5. Learned APP opposed the prayer for acquittal and submits that the learned trial court has not committed any error in convicting the appellant. However, she fairly submits that as per record, there is no any criminal antecedent of the appellant.

6. Having heard learned counsel for the parties and after going through the impugned judgment and the documents available on LCR, it seems that the allegation leveled against appellant look as if the same is false and frivolous, inasmuch as, the occurrence took place on 5.11.2001 at about 10 AM but the informant chose to wait for the period for about 4 months and finally on 03.03.2002 lodged the FIR.

It further transpires that the informant with an ulterior motive falsely implicated the appellant as it has come into evidence i.e., from para-2 of the cross examination of the informant-PW-10, that in lieu of the Tata Maxi, if some money would have been given to her she would not have lodged the present case which clearly demonstrates that the instant case was registered because of the demand which was made by the informant and when the same was not fulfilled, this false case

has been registered.

7. There are also other discrepancies in the deposition of P.W-10 as in her examination she has stated that she lodged the FIR just the day after the incident but the present FIR was lodged on 03.03.2001 i.e., after the delay of about 4 months from the incident; this statement itself falsifies the whole case of prosecution.
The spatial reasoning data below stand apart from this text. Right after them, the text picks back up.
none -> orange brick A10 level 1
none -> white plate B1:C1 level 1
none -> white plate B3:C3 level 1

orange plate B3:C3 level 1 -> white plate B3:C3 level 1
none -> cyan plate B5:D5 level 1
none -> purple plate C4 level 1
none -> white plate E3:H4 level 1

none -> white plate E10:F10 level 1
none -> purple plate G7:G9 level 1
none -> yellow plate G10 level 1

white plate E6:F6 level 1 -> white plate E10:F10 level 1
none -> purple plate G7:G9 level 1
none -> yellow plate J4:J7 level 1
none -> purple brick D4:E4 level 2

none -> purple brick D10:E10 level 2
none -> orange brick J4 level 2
8. No other witness has fully supported the case of the prosecution. As a matter of fact, the sole basis of the fardbayan made by the informant is that the vehicle (Tata Maxi) which was owned by the husband of the informant was in bad condition so for repairing the same she went to the house of the appellant to demand some money for repairing the same as all the income from the said Tata Maxi was given to the appellant by the husband of the informant. As indicated herein above that the informant herself admitted that had the appellant paid the amount to the informant, she would not have lodged the FIR.

9. The doctor has stated the cause of death was from C-R failure due to poisoning, but to support the same viscera was not preserved and the report was not brought on record. Even otherwise, the deposition of the doctor though really supports the unnatural death but looking to the facts of the case that when the victim returned from the paddy field after using pesticides, has developed the problem of vomiting; thus, it can be inferred that the said pesticides might be the reason for his death, inasmuch as, no reason has been shown by the prosecution as to why the victim will commit suicide.
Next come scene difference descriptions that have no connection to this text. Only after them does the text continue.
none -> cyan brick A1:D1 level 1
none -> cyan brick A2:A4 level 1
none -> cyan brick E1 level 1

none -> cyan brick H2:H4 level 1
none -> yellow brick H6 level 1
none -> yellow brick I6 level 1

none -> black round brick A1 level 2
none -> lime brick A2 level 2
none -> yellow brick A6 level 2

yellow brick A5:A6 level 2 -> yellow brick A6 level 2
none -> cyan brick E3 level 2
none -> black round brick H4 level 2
The learned trial court has not considered properly the entire evidence and committed error in convicting the appellant.

10. Having regard to the discussions made herein above the appellant deserves benefit of doubt. Consequently, the judgment of conviction and order of sentence dated 26.07.2004/28.07.2004, respectively, passed by the learned

5th Additional Sessions Judge Godda, F.T.C. No.-II in Sessions Case No. 152 of 2002, is hereby, quashed and set aside. As a result, the instant criminal appeal stands allowed.

11. Let a copy of this order be sent to the Jharkhand High Court Legal Services Committee for quantifying the fee of learned Amicus and a copy of this order be also communicated to the court below and to the appellant through the concerned police station.

12. Let the lower court record be sent to the court concerned forthwith.